Return every text line from the items below unchanged, leaving out the pictures.

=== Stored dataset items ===
§ §

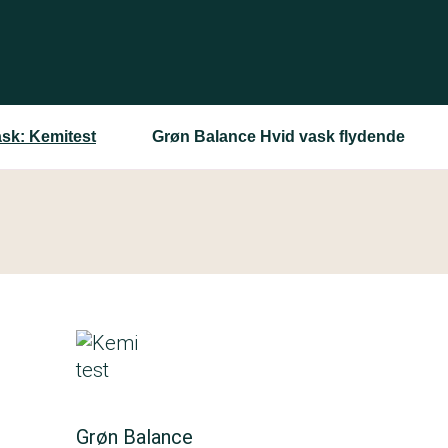
ask: Kemitest
Grøn Balance Hvid vask flydende
Grøn Balance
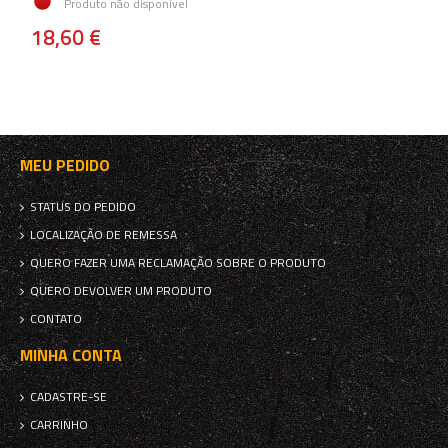
Produto não disponível
18,60 €
MEU PEDIDO
STATUS DO PEDIDO
LOCALIZAÇÃO DE REMESSA
QUERO FAZER UMA RECLAMAÇÃO SOBRE O PRODUTO
QUERO DEVOLVER UM PRODUTO
CONTATO
MINHA CONTA
CADASTRE-SE
CARRINHO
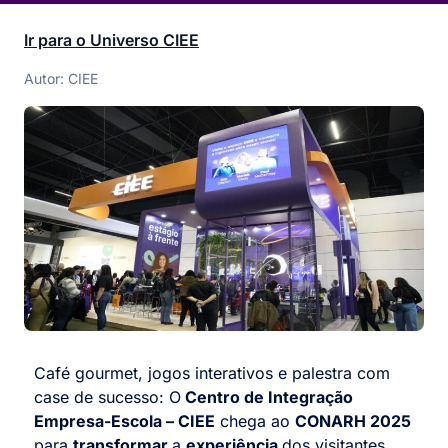
Ir para o Universo CIEE
Autor: CIEE
Café gourmet, jogos interativos e palestra com
case de sucesso: O
Centro de Integração
Empresa-Escola – CIEE
chega ao
CONARH 2025
para
transformar
a
experiência
dos visitantes.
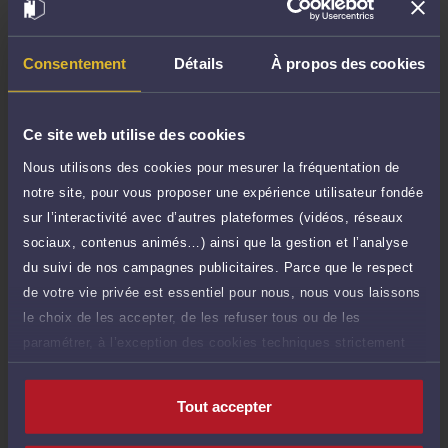
Demander un rappel
Consentement
Détails
À propos des cookies
Question simple
90 €
Réponse concise à votre question (moins
TTC
de 1.000 caractères)
Ce site web utilise des cookies
Nous utilisons des cookies pour mesurer la fréquentation de
Poser une question
notre site, pour vous proposer une expérience utilisateur fondée
sur l’interactivité avec d’autres plateformes (vidéos, réseaux
Consultation écrite
250 €
sociaux, contenus animés…) ainsi que la gestion et l’analyse
Etude de votre dossier + possibilité
TTC
d'ajout d'une pièce jointe
du suivi de nos campagnes publicitaires. Parce que le respect
de votre vie privée est essentiel pour nous, nous vous laissons
Consulter par écrit
le choix de les accepter, de les refuser tous ou de les
paramétrer, à l’exception des cookies techniques strictement
nécessaires au fonctionnement du site.
Tout accepter
Compétences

§ §

=== Task answer ===
ask: Kemitest
Grøn Balance Hvid vask flydende
Grøn Balance
Produto não disponível
18,60 €
MEU PEDIDO
STATUS DO PEDIDO
LOCALIZAÇÃO DE REMESSA
QUERO FAZER UMA RECLAMAÇÃO SOBRE O PRODUTO
QUERO DEVOLVER UM PRODUTO
CONTATO
MINHA CONTA
CADASTRE-SE
CARRINHO
Ir para o Universo CIEE
Autor: CIEE
Café gourmet, jogos interativos e palestra com
case de sucesso: O
Centro de Integração
Empresa-Escola – CIEE
chega ao
CONARH 2025
para
transformar
a
experiência
dos visitantes.
Demander un rappel
Consentement
Détails
À propos des cookies
Question simple
90 €
Réponse concise à votre question (moins
TTC
de 1.000 caractères)
Ce site web utilise des cookies
Nous utilisons des cookies pour mesurer la fréquentation de
Poser une question
notre site, pour vous proposer une expérience utilisateur fondée
sur l’interactivité avec d’autres plateformes (vidéos, réseaux
Consultation écrite
250 €
sociaux, contenus animés…) ainsi que la gestion et l’analyse
Etude de votre dossier + possibilité
TTC
d'ajout d'une pièce jointe
du suivi de nos campagnes publicitaires. Parce que le respect
de votre vie privée est essentiel pour nous, nous vous laissons
Consulter par écrit
le choix de les accepter, de les refuser tous ou de les
paramétrer, à l’exception des cookies techniques strictement
nécessaires au fonctionnement du site.
Tout accepter
Compétences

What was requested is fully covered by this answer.